I'm trying to do A/B testing the Bayesian way, as in Probabilistic Programming for Hackers and Bayesian A/B tests. Both articles assume that the decision maker decides which of the variants is better based solely on the probability of some criterion, e.g. $P(p_A > p_B) = 0.97 $, therefore, $A$ is better. This probability doesn't provide any information on whether there was sufficient amount of data to draw any conclusions from it. So, it is unclear to me, when to stop the test.

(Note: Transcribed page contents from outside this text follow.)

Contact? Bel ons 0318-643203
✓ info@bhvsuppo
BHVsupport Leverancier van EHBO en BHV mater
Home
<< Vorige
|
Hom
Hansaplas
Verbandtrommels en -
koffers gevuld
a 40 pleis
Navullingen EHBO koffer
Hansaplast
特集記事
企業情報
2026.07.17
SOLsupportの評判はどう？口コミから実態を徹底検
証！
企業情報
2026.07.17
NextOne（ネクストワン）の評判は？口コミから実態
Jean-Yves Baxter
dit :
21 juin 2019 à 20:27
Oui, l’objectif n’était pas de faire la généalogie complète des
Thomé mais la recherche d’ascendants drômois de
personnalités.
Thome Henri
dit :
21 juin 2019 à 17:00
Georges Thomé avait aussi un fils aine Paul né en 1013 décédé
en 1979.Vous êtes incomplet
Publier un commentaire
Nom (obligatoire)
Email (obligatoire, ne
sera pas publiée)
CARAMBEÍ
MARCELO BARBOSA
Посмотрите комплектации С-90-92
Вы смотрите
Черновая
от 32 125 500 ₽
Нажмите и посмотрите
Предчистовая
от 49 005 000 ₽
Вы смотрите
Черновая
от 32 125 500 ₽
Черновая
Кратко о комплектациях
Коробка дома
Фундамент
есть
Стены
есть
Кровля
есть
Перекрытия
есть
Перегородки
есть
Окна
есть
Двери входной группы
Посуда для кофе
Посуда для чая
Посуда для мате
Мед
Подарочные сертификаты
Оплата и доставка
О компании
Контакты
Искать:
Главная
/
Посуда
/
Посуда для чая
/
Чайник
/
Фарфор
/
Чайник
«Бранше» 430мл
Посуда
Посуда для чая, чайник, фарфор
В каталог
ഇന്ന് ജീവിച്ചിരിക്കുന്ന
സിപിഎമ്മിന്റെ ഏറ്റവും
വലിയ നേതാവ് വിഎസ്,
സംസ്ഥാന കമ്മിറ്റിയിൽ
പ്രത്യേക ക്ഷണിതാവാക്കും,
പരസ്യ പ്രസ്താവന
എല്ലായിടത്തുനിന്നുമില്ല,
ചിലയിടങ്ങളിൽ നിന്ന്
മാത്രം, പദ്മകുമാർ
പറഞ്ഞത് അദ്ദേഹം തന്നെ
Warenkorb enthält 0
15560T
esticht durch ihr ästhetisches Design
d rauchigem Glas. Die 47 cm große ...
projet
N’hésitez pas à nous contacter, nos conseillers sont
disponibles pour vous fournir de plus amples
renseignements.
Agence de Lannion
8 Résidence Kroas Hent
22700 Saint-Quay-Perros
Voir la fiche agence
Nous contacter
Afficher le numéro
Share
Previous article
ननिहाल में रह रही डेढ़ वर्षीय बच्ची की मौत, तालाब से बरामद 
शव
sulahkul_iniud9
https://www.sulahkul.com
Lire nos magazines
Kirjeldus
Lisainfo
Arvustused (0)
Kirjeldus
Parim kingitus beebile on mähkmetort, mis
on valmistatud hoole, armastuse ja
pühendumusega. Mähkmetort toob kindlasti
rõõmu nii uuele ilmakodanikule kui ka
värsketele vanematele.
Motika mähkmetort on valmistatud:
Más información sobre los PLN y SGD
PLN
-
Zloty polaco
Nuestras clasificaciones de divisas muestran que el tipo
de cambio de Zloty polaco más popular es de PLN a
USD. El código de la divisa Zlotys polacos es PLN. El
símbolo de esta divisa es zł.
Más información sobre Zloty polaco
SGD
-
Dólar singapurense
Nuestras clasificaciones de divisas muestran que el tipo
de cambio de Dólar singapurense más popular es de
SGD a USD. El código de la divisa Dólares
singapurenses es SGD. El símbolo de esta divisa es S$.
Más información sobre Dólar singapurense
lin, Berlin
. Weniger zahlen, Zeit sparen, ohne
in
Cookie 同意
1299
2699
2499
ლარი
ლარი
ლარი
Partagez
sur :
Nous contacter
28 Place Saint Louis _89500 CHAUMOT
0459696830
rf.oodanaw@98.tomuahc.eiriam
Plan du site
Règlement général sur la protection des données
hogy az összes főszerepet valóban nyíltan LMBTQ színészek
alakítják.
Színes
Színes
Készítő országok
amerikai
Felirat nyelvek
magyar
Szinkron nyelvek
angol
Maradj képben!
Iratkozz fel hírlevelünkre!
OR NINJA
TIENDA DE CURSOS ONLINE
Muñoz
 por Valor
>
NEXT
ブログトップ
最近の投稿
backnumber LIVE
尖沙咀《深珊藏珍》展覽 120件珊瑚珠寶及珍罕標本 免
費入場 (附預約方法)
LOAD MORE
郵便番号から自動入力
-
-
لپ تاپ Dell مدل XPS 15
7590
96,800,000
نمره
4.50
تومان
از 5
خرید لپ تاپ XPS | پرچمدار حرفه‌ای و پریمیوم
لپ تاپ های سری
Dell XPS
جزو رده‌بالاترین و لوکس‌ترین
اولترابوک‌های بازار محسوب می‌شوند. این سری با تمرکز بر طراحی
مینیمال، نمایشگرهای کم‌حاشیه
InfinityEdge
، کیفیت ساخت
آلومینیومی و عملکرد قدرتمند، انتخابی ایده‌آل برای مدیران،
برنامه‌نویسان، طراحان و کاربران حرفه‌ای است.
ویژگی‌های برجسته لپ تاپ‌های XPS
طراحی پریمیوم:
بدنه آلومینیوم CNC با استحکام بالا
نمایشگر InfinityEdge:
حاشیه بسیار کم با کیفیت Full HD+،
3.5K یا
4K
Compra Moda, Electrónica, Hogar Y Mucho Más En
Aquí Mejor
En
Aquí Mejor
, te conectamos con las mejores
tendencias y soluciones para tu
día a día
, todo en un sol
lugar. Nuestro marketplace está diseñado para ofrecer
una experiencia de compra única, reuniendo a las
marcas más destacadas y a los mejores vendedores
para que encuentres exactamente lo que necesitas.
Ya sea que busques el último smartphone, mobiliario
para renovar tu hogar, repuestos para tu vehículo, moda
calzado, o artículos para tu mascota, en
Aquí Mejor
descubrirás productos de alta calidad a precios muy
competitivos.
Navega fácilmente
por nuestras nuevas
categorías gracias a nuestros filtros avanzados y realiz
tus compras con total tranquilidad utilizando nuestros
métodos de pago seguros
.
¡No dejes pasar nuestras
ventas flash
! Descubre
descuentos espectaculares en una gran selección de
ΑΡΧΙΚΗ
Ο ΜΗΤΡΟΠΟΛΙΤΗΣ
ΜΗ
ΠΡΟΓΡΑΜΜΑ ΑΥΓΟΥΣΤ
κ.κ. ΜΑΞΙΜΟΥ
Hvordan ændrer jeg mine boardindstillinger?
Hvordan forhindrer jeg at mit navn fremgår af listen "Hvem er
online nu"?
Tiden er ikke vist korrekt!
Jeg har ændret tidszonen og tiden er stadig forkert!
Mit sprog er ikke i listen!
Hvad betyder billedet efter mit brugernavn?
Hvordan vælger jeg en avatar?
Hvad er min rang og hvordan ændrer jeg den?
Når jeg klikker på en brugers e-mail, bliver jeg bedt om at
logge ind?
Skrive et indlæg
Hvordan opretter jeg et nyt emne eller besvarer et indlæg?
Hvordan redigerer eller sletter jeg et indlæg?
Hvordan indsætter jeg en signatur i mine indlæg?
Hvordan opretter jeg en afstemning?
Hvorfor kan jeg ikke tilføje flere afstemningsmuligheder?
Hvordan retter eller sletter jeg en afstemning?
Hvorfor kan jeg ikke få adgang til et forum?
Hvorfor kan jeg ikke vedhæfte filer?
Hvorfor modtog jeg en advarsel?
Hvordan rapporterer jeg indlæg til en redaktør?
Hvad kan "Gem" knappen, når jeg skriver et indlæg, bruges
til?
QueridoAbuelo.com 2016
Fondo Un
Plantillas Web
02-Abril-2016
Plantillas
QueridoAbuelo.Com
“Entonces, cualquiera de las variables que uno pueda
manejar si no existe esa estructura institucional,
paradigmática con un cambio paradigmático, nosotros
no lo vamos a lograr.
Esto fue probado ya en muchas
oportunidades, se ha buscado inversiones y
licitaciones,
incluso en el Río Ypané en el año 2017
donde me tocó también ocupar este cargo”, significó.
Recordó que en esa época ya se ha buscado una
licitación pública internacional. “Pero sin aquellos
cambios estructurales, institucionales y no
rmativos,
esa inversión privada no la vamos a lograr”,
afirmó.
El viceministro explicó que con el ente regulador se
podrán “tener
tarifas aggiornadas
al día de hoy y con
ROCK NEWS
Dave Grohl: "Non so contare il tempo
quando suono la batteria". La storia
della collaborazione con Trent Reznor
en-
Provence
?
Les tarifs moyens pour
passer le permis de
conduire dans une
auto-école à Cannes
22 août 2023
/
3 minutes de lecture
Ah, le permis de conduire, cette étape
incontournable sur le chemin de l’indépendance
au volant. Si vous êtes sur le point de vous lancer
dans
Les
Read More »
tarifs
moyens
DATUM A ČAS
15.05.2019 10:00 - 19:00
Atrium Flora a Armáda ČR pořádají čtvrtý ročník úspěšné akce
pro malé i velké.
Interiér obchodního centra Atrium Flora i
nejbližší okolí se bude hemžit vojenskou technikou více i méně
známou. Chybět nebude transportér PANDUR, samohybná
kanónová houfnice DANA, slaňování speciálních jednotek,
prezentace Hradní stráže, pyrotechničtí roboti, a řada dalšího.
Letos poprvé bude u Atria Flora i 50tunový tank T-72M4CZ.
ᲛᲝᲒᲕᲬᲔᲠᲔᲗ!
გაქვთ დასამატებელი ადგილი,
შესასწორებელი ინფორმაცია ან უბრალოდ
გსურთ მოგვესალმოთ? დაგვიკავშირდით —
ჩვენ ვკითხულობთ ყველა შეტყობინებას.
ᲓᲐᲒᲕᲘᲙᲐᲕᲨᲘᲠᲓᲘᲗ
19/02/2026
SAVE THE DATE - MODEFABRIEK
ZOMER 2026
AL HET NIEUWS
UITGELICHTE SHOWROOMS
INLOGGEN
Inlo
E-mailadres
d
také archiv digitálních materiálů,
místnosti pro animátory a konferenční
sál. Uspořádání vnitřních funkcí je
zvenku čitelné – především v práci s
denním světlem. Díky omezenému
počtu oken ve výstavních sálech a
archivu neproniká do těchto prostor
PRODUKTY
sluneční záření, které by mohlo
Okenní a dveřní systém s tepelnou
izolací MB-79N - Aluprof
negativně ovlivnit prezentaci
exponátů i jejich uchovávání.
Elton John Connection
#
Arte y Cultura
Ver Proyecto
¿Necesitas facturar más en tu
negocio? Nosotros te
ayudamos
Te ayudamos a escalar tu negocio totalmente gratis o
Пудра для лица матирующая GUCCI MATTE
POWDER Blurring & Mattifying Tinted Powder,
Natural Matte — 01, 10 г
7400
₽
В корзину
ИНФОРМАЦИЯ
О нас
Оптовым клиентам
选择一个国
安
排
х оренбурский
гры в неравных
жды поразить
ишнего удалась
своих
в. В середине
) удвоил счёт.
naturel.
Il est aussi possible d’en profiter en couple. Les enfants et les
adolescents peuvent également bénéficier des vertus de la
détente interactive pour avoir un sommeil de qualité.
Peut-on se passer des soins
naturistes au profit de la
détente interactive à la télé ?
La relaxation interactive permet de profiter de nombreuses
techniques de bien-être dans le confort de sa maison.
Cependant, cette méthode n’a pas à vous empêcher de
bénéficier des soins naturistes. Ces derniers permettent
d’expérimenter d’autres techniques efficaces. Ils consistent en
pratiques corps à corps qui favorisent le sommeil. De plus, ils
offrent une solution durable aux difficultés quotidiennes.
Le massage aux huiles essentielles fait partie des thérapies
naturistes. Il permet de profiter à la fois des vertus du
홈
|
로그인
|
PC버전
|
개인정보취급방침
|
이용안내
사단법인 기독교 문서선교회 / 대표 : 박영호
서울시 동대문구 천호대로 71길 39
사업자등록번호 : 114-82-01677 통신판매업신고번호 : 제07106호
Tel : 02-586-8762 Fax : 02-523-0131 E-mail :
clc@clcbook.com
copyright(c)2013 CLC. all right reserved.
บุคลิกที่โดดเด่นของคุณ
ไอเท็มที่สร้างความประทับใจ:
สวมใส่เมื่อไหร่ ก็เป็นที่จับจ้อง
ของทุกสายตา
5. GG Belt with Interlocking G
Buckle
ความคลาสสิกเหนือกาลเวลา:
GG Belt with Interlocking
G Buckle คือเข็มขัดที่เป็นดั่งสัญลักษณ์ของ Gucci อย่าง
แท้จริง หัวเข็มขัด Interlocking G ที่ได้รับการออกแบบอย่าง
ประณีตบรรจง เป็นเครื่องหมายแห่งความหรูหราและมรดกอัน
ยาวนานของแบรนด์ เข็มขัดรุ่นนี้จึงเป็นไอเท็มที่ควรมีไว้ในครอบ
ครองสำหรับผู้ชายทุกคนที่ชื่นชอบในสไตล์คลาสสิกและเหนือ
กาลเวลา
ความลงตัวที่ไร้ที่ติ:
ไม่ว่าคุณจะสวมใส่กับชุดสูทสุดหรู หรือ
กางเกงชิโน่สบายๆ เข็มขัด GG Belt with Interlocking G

Suppose there are two binary RVs, $A$ and $B$, and I want to estimate how likely it is that $ p_A > p_B $, and $ \frac{p_A - p_B}{p_A} > 5\% $ based on the observations of $A$ and $B$. Additionally, suppose that $p_A$ and $p_B$ posteriors are beta-distributed.
Since I can find the $\alpha, \beta$ parameters for $p_A\,|\,\text{data} $ and $p_B\,|\,\text{data} $, I can sample the posteriors, and estimate $P(p_A > p_B\ |\ \text{data})$. Example in python:
import numpy as np
samples = {'A': np.random.beta(alpha1, beta1, 1000),
'B': np.random.beta(alpha2, beta2, 1000)}
p = np.mean(samples['A'] > samples['B'])
I could get, for example, $P(p_A > p_B) = 0.95$. Now I would want to have something like $P(p_A > p_B\ |\ \text{data}) = 0.95 \pm 0.03$.
I have researched about credible intervals and Bayes factors, but can't understand how to calculate them for this case if they are applicable at all. How can I calculate these additional stats so that I'd have a good termination criterion?